Sean, sorry about not making myself more clear. My comment was about in a post of yours #1 and #2. A battery inverter keeps an grid-tied inverter runnin day and night with the grid-tied inverter charger the batteries during the day.
Got it, 1 and 2 right here:
"An ac-coupled system is different from a bimodal/multimodal system, but both types of systems can work together.
Also, an ac coupled system can work off-grid or with the grid and batteries.
Lets look at the evolution of the ac-coupled system, starting with a normal battery based PV system.
1. Visualize a battery based PV system that makes such a clean sine wave that you can hook up a grid-tied inverter to the ac side of your battery based off-grid inverter when there is no grid and the grid-tied inverter will think there is a grid and will push out current and power in phase with that off-grid battery inverter. This would be considered an ac-coupled system and also can be considered a micro-grid.

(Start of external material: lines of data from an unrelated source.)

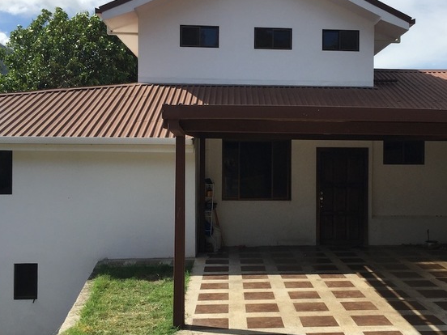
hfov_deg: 44.5
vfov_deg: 34.3
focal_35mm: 42
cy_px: 171
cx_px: 274
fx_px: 542
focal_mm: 4.15
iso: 32
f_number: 2.2
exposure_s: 1/1883
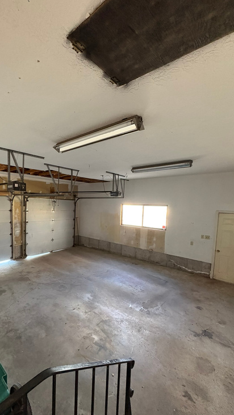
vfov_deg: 99.3
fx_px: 176
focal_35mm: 16
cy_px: 217
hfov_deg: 64.8
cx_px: 72
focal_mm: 2.22
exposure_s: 1/60
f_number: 2.2
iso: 640
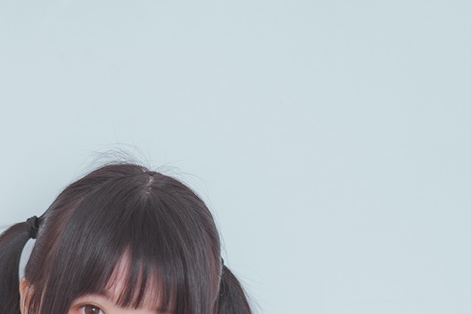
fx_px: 1989
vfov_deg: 8.6
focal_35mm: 152
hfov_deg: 13.4
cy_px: 578
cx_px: 31
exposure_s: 1/80
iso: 125
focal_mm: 50
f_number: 1.4
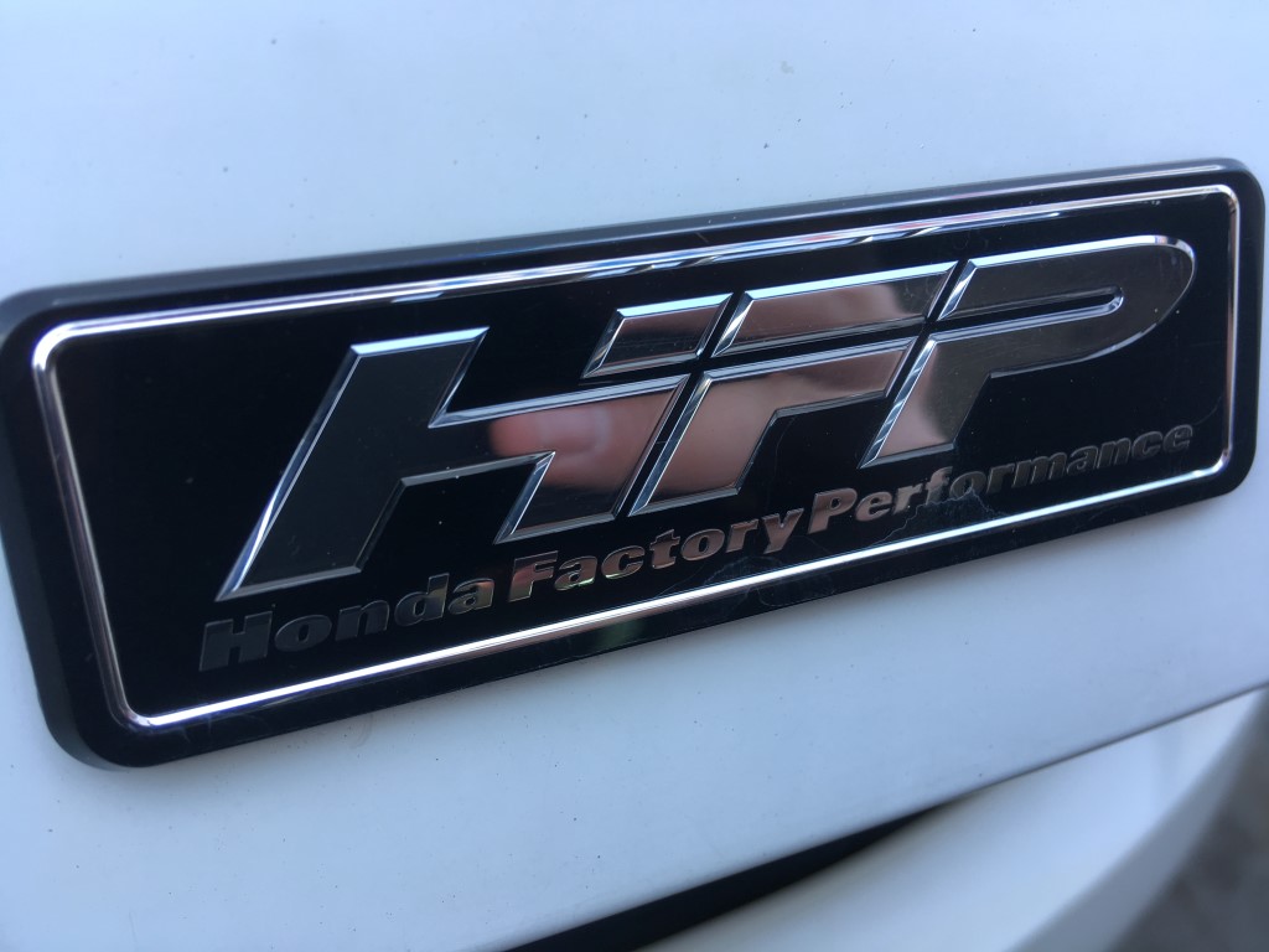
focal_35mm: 29
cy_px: 476
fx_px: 1063
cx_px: 634
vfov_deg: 48.2
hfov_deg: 61.7
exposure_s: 1/120
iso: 25
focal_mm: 4.15
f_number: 2.2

2. Now visualize the grid tied inverter in 1 above pushing out more power onto the ac side of the off-grid inverter than your loads can use. What to do with that extra current? Trick out your battery based inverter to push the current backwards to charge the battery. This is extra tricky, because the battery inverter is using the battery to make a steady ac voltage and frequency while using the current from the grid-tied inverter to charge the battery."
Here is an image of an ac coupled system from HomePower:
I like to explain it like it is a battery inverter/charger that makes a "micro-gird" and once that grid is made from the battery power, the interactive inverter can produce power from sunlight. When the interactive inverter is producing more energy from sunlight than the loads are using, the battery inverter/charger will send current from the ac micro-grid in the other direction to the batteries through the battery inverter/charger.
It is a difficult subject to grasp. We will always have the battery inverter charger keeping time and regulating the frequency and voltage on the ac side, however it can push current in either direction to charge the batteries when the sun is shining or to power loads at any time it is needed.